= Text for analysis =
☆ ☆ ☆
Ambiguous call from static context in Java
Asked Answered
M

4

17

The main method tries to access var, but results in ambiguous call. Why? Instance variable var in Base1 isn't accessible (visible?) from static context anyway.

  class Base1 {
      int var;
  }

  interface Base2 {
      public static final int var = 0;
  }

  class Test extends Base1 implements Base2 { 
      public static void main(String args[]) {
          System.out.println("var:" + var); 
      }
  }
Mauricemauricio answered 7/7, 2014 at 14:9 Comment(8)
@Pablo, package does not matter. Just put the code snippet into one file and see the result.Probability
@Probability "Error - At least one public class is required in main file"Application
Well, make one of the classes public. Not this is the issue.Probability
The error message is self explanatory : reference to var is ambiguous, both variable var in Bof.Base1 and variable var in Base2 matchPapyrology
@AlexR, you're right, I deleted the answer. I suspect the answer is more complex, I think this can't be a compiler problem.Archdeaconry
seems like the compiler got outsmarted.. var of the interface should be considered because it is static..Salamone
I think that the compiler was playing safe, but the issue should be raised on the Test class as a whole, regardless of reference to var in the code. On non static context the issue is valid and nonetheless an indication that something was programmed wrong.Archdeaconry
In your test case initially compiler will tell you that an ambiguity is there, because the of the hierarchy at which the problem is. If you remove ambiguity than I am sure you will get the reference to non static member error.Diabolo
S
17

The JLS rule for field access ambiguity is

If the identifier names several accessible (§6.6) member fields in type T, then the field access is ambiguous and a compile-time error occurs.
☆ ☆ ☆
= What is expected =
In the text on ambiguous calls from a static context in Java, what does the quoted JLS rule say happens when an identifier names several accessible member fields in type T?

= Material shown =
☆ ☆ ☆
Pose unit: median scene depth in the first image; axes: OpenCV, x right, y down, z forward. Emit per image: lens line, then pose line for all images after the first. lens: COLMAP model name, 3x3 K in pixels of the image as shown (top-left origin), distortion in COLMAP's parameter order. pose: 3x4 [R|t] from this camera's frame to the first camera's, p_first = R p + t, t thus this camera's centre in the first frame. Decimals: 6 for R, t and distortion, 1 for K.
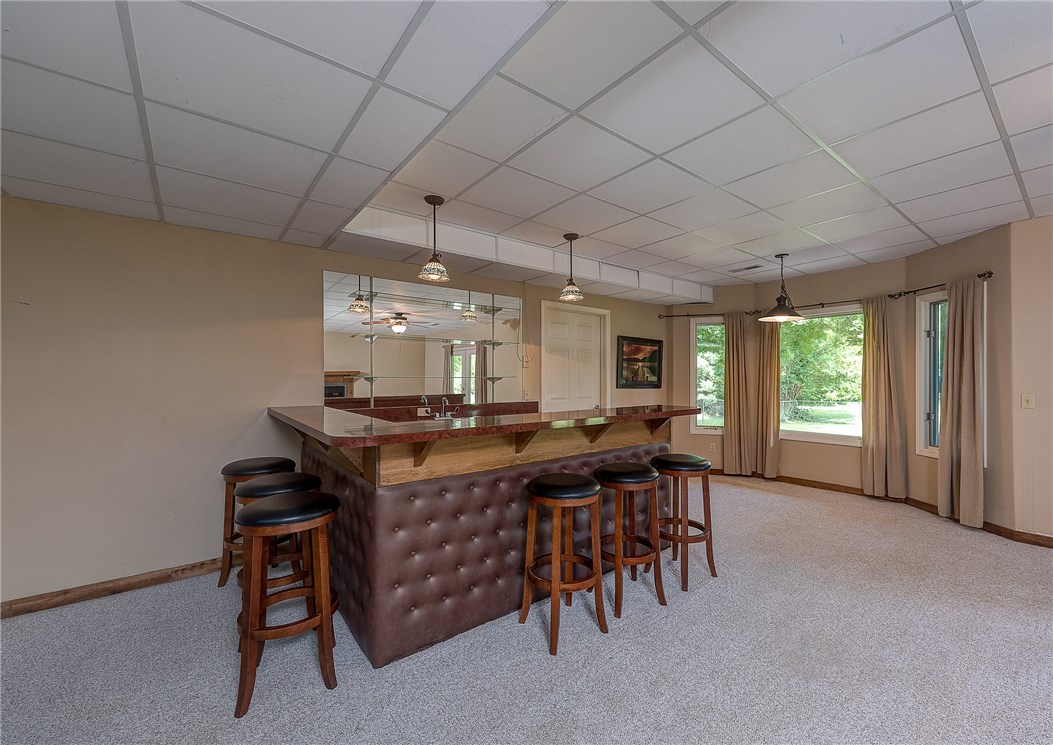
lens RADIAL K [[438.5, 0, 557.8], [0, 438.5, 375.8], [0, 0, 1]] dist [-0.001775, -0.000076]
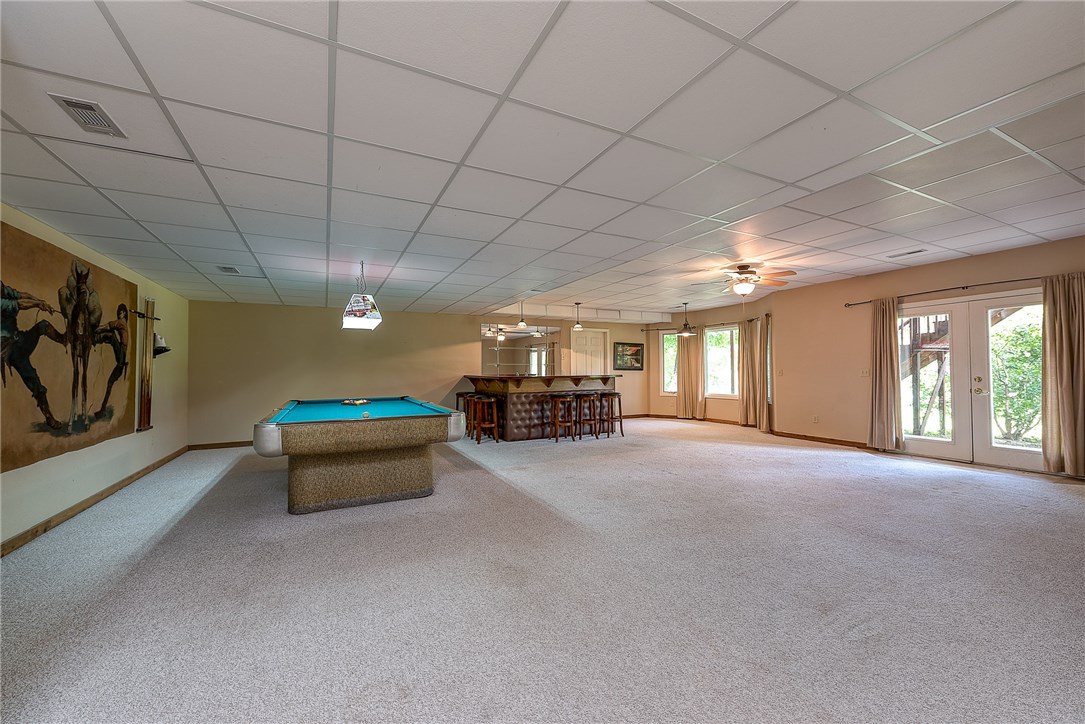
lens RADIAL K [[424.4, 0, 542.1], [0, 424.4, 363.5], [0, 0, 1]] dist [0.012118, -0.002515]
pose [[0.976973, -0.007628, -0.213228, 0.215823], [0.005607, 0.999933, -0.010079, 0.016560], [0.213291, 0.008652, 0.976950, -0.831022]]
☆ ☆ ☆
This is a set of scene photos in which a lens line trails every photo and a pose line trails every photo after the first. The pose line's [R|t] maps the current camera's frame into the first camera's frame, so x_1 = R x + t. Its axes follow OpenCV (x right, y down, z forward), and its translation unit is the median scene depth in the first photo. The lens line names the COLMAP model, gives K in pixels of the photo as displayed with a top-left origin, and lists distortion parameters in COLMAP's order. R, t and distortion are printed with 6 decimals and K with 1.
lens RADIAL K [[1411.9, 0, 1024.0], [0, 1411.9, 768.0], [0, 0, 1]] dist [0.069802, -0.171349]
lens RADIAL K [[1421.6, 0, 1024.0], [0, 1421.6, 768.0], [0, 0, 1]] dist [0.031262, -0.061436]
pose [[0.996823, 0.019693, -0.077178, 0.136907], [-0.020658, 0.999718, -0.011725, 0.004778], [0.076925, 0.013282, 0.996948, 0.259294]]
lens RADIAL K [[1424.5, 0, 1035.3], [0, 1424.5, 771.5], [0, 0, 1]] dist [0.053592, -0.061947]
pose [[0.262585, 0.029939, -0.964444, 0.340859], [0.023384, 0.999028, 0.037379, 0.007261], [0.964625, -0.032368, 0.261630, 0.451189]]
☆ ☆ ☆
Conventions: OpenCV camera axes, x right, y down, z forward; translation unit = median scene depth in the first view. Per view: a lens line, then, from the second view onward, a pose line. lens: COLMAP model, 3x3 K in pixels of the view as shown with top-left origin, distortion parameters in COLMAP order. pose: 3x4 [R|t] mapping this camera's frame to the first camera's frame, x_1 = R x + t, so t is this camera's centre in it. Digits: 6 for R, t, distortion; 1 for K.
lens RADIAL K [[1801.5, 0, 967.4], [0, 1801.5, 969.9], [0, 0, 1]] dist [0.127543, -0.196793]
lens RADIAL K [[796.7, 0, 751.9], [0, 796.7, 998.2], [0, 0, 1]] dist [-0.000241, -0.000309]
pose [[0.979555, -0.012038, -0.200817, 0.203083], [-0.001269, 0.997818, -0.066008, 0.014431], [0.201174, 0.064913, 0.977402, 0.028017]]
☆ ☆ ☆
= Completed exercise =
The field access is ambiguous and a compile-time error occurs.